Tunisian coast guard struggles to rein in illegal migrant boats

Tunisian coast guard struggles to rein in illegal migrant boats
Debris from a migrant boat that sank off the Greek island of Cythera. (AFP)
Short Url
Updated 08 October 2022

Tunisian coast guard struggles to rein in illegal migrant boats

Tunisian coast guard struggles to rein in illegal migrant boats
  • African country has long been launchpad for people fleeing poverty and seeking refuge in Europe

SFAX: As dawn breaks over the Mediterranean, Tunisian coast guards intercept a flimsy craft packed with migrants, bringing their dream of reaching Europe to an end — for now.

“This is your final warning: stop!” an officer shouts.

Some two dozen migrants, wearing inflated inner tubes as makeshift life preservers, look downcast as they realize the game is up.

But Fatim, an 18-year-old from the Ivory Coast who spent a year working as a cleaner in Tunis to raise €1,250 ($1,100) in smugglers’ fees, says she will try again.

She sobs as she clambers from the rusty home-made vessel onto the coast guards’ modest speedboat.

“I don’t want to stay in Tunisia,” she says. “Life here is hard.”

The North African country, just 130 km from Italy’s Lampedusa island, has long been a launchpad for people fleeing violence and poverty across the continent and seeking refuge in Europe.

In May last year Tunis signed a deal with Rome, which agreed to supply economic aid in exchange for Tunisian efforts to stem clandestine migration.

But while the Tunisian authorities intercept thousands of migrants a year, most are released once they are back on Tunisian soil, where few want to stay.

“If I found another boat I’d leave again straight away — I’ll never give up,” said Guinean migrant Ali, 20, after he was released at Sfax port.

In just one night early this week, the coast guard intercepted 130 African migrants, including children and babies, on four craft attempting the crossing from the central region of Sfax.

Idia Sow, a 26-year-old Guinean suffering the after-effects of a stroke, said she had paid smugglers €1,560 for places for herself and her three-month-old baby on an inflatable boat headed for Lampedusa.

The migrants are taken back to the port in the provincial capital of the same name, their details are recorded — and then they are released.

Officials say the coast guard lacks the resources to halt the flow.

“We’re in a vicious cycle. We make enormous efforts to stop these migrants, but in the end they’re released and then we find them trying again,” said the patrol’s commander, Col. Major Brahim Fahmi.

Hours earlier, AFP journalists saw police officers brandishing batons and pistols clear more than 100 migrants from an area of scrubland 30 km along the coast from Sfax.

Some said they had been waiting two weeks for boats.

“This summer we hit a record of more than 17,000 migrants (intercepted off Sfax), almost double the figure in recent years,” said coast guard official Saber Younsi.

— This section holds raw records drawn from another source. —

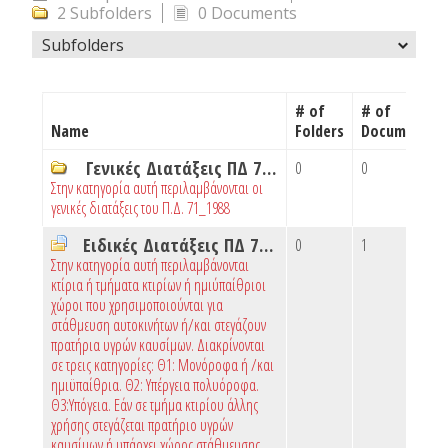
2 Subfolders
0 Documents
Subfolders
# of
# of
Name
Folders
Documents
Γενικές Διατάξεις ΠΔ 71_1988
0
0
Στην κατηγορία αυτή περιλαμβάνονται οι
γενικές διατάξεις του Π.Δ. 71_1988
Ειδικές Διατάξεις ΠΔ 71_1988
0
1
Στην κατηγορία αυτή περιλαμβάνονται
κτίρια ή τμήματα κτιρίων ή ημιύπαίθριοι
χώροι που χρησιμοποιούνται για
στάθμευση αυτοκινήτων ή/και στεγάζουν
πρατήρια υγρών καυσίμων. Διακρίνονται
σε τρεις κατηγορίες: Θ1: Μονόροφα ή /και
ημιϋπαίθρια. Θ2: Υπέργεια πολυόροφα.
Θ3:Υπόγεια. Εάν σε τμήμα κτιρίου άλλης
χρήσης στεγάζεται πρατήριο υγρών
καυσίμων ή υπάρχει χώρος στάθμευσης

“This our role,” he said. “We have to keep doing it, but there’s been a worrying evolution.”

The demand has created one of the few thriving new industries in Tunisia: clandestine boat manufacture.

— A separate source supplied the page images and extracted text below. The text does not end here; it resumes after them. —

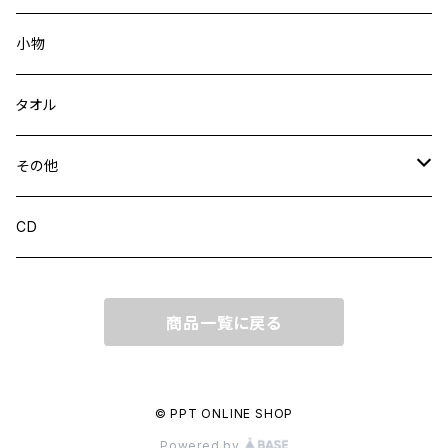
小物
タオル
その他
CD
CD
商品一覧に戻る
© PPT ONLINE SHOP
Powered by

Younsi said new smuggling networks were emerging to cash in on the surging market, with demand also coming from Tunisians who have given up hope of finding decent jobs and in some cases are emigrating as entire families.

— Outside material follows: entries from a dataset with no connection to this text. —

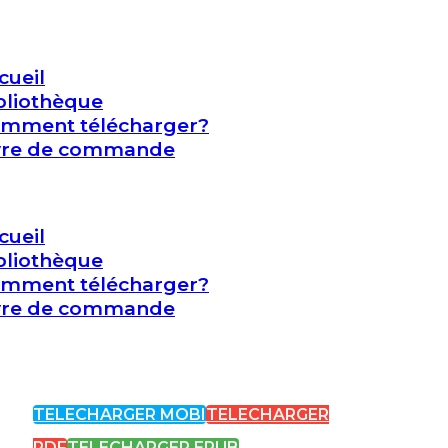
cueil
bliothèque
mment télécharger?
vre de commande
cueil
bliothèque
mment télécharger?
vre de commande
TELECHARGER MOBI
TELECHARGER
PDF
TELECHARGER EPUB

As he spoke at Sfax port, Younsi was surrounded by piles of hundreds of captured migrant boats.

According to official figures, more than 22,500 migrants have been intercepted off the Tunisian coast since the start of the year, around half of them from sub-Saharan Africa.

Some 536 people, mostly Tunisians, have been arrested on suspicion of people smuggling.

Younsi said the authorities were struggling with limited means.

“If the same trend continues, we’ll hit a point where this phenomenon gets out of control,” he said.